Material provided:
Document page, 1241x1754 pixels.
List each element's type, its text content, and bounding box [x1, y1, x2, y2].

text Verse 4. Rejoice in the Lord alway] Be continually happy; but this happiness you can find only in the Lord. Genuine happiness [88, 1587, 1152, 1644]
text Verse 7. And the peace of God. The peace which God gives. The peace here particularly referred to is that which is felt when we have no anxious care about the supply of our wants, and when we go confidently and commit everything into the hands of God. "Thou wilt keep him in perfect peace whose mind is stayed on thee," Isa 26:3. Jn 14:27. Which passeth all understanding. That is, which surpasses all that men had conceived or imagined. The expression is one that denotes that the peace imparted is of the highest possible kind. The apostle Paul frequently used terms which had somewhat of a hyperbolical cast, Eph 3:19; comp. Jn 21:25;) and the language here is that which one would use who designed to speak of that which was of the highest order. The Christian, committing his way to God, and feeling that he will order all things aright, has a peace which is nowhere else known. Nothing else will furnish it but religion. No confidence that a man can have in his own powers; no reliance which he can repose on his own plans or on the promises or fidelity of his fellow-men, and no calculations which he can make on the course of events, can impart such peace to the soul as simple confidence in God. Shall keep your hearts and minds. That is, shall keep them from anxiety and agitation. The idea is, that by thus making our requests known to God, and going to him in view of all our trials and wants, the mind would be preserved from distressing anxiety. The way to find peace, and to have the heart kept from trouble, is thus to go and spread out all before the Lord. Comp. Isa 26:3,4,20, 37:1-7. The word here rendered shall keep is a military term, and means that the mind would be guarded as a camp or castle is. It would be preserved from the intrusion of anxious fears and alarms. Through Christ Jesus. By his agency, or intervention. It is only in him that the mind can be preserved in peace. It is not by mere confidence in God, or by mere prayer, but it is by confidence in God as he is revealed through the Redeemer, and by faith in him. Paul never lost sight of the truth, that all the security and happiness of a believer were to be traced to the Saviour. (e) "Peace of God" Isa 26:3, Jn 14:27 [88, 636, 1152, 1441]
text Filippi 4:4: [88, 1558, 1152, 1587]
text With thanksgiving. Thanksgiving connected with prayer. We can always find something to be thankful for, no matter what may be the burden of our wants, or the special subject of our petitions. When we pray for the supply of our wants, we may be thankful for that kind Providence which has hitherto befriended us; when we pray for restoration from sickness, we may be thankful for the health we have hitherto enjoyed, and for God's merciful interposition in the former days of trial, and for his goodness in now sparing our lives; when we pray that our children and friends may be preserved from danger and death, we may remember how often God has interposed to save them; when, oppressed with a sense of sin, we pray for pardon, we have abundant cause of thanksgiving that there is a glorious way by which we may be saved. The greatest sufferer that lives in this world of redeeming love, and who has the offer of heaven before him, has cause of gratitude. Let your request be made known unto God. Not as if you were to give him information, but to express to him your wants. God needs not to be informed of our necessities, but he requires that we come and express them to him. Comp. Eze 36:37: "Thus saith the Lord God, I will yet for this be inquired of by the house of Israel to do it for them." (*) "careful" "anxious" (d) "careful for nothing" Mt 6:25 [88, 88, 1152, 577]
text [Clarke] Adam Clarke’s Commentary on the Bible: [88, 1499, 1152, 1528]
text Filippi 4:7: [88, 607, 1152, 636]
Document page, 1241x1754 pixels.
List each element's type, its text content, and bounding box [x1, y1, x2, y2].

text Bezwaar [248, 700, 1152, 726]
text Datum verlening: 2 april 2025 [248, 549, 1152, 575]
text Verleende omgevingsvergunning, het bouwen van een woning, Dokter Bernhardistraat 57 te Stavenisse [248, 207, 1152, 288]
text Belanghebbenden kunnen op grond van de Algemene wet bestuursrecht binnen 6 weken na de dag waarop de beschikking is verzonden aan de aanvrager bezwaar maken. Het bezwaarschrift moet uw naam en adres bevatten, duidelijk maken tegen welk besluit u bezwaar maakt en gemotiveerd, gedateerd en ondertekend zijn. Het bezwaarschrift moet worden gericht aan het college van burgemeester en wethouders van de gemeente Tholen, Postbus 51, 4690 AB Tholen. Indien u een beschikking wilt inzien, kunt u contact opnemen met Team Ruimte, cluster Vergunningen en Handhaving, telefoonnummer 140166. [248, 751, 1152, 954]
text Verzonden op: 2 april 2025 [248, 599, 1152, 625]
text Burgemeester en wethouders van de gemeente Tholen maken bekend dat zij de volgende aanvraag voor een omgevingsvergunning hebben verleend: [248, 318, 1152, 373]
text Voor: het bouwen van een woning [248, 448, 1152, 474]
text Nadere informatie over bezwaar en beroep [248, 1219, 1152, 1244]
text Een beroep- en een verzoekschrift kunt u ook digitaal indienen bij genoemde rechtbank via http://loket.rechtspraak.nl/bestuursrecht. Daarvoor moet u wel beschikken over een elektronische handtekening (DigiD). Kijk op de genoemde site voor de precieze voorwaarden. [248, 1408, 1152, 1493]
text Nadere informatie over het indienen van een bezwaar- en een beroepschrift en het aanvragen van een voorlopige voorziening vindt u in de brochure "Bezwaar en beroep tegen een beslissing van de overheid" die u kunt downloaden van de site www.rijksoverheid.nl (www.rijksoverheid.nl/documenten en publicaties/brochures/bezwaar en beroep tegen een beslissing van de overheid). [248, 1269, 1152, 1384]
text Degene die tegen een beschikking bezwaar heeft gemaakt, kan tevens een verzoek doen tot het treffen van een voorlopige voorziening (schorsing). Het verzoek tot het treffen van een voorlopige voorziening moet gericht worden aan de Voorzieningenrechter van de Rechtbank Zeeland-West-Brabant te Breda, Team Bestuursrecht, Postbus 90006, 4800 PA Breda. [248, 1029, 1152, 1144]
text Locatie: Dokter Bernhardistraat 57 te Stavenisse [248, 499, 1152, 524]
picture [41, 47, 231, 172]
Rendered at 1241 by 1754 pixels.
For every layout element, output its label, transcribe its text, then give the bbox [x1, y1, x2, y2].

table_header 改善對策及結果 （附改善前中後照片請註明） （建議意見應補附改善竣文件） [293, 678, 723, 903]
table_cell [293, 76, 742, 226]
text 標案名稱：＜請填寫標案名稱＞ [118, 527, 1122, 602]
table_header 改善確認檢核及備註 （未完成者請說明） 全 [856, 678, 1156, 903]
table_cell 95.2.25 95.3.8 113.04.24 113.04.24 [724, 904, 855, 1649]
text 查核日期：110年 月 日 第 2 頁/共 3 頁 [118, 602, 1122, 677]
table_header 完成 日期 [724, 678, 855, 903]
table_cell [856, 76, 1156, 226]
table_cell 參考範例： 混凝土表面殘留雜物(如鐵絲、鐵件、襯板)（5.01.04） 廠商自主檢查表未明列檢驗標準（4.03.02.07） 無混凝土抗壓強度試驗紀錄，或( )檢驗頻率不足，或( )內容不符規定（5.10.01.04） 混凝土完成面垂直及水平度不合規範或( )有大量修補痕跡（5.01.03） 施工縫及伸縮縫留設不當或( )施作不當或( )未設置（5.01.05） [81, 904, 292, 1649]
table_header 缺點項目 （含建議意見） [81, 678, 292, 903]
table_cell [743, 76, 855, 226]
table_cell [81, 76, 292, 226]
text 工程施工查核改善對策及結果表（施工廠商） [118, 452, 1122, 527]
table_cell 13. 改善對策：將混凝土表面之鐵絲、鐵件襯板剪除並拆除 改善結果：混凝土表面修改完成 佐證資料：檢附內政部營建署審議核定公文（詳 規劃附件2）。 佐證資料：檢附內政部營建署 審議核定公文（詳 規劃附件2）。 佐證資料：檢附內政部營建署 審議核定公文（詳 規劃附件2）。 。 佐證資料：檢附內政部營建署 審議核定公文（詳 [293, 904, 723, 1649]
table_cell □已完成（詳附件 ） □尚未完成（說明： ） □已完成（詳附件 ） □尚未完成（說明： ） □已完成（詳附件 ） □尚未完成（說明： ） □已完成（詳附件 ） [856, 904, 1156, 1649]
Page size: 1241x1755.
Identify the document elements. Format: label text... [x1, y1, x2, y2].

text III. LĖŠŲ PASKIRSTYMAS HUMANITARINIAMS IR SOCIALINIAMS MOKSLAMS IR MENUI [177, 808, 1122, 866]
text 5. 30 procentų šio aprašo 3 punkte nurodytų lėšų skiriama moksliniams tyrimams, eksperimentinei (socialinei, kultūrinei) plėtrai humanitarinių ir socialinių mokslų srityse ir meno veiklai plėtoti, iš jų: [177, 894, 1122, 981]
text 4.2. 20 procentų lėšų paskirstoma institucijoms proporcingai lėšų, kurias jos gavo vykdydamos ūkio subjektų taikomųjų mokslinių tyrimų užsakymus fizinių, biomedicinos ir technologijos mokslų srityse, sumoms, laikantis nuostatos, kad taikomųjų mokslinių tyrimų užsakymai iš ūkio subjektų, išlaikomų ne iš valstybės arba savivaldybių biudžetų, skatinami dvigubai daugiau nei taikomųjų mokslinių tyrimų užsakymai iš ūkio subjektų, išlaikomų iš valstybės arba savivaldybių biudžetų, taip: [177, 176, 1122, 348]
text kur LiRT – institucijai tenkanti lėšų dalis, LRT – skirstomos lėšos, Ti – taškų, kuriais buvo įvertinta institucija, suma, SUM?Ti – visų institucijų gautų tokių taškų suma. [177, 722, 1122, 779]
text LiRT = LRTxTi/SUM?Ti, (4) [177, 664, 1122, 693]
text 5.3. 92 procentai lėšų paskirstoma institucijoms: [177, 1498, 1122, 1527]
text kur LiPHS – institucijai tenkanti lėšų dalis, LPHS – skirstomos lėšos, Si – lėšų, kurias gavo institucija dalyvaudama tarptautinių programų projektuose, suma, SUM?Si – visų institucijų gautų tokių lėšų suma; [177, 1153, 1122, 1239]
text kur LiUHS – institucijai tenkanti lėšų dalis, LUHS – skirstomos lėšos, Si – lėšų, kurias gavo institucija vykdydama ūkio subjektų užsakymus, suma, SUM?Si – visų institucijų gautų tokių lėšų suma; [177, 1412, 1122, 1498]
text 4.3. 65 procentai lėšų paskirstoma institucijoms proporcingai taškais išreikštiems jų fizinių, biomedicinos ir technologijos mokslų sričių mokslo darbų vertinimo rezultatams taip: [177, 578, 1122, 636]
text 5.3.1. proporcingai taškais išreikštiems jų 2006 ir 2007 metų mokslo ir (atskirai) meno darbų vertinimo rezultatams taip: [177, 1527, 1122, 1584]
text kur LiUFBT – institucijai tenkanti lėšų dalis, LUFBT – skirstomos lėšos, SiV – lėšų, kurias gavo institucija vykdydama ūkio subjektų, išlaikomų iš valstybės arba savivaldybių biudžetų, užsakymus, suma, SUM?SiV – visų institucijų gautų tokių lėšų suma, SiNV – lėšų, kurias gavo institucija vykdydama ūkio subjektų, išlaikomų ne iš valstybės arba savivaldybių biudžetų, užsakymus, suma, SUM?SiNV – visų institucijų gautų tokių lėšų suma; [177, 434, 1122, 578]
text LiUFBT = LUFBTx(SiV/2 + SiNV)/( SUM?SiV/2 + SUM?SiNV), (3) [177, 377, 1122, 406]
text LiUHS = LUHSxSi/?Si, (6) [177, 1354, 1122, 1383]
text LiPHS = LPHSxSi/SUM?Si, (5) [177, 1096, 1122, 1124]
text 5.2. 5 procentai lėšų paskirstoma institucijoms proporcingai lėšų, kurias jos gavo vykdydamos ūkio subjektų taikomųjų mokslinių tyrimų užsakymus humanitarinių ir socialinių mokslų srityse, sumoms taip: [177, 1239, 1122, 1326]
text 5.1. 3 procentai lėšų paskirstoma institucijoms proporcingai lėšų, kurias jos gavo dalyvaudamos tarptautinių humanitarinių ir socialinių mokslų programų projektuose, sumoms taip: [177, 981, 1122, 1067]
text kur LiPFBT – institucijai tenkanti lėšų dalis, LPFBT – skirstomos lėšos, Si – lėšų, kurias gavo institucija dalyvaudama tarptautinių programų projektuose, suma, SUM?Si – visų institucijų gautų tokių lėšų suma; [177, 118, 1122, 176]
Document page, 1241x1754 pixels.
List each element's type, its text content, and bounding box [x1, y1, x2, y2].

Task goal: Which lines of the rows above contain the word "informatie"? Collect each of those lines and copy it out.

Answer to this problem:
text Nadere informatie over bezwaar en beroep [248, 1219, 1152, 1244]
text Nadere informatie over het indienen van een bezwaar- en een beroepschrift en het aanvragen van een voorlopige voorziening vindt u in de brochure "Bezwaar en beroep tegen een beslissing van de overheid" die u kunt downloaden van de site www.rijksoverheid.nl (www.rijksoverheid.nl/documenten en publicaties/brochures/bezwaar en beroep tegen een beslissing van de overheid). [248, 1269, 1152, 1384]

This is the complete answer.